INSTRUÇÕES: Reproduza fielmente todas as linhas abaixo, sem nenhuma alteração.

[Registros de dados]

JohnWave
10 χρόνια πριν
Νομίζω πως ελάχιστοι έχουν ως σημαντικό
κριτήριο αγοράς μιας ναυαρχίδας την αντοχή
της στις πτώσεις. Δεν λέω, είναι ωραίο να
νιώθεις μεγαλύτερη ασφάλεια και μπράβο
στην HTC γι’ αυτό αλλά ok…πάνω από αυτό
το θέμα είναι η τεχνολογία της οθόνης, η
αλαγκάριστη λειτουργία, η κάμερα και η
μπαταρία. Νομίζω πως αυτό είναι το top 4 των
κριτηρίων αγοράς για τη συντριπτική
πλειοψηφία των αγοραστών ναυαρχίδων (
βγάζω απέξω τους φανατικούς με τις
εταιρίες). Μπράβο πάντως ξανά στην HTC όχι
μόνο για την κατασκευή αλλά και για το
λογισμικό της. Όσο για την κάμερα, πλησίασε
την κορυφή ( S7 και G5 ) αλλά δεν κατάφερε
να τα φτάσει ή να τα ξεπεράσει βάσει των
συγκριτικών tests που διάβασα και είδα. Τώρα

RESPOSTA:
JohnWave
10 χρόνια πριν
Νομίζω πως ελάχιστοι έχουν ως σημαντικό
κριτήριο αγοράς μιας ναυαρχίδας την αντοχή
της στις πτώσεις. Δεν λέω, είναι ωραίο να
νιώθεις μεγαλύτερη ασφάλεια και μπράβο
στην HTC γι’ αυτό αλλά ok…πάνω από αυτό
το θέμα είναι η τεχνολογία της οθόνης, η
αλαγκάριστη λειτουργία, η κάμερα και η
μπαταρία. Νομίζω πως αυτό είναι το top 4 των
κριτηρίων αγοράς για τη συντριπτική
πλειοψηφία των αγοραστών ναυαρχίδων (
βγάζω απέξω τους φανατικούς με τις
εταιρίες). Μπράβο πάντως ξανά στην HTC όχι
μόνο για την κατασκευή αλλά και για το
λογισμικό της. Όσο για την κάμερα, πλησίασε
την κορυφή ( S7 και G5 ) αλλά δεν κατάφερε
να τα φτάσει ή να τα ξεπεράσει βάσει των
συγκριτικών tests που διάβασα και είδα. Τώρα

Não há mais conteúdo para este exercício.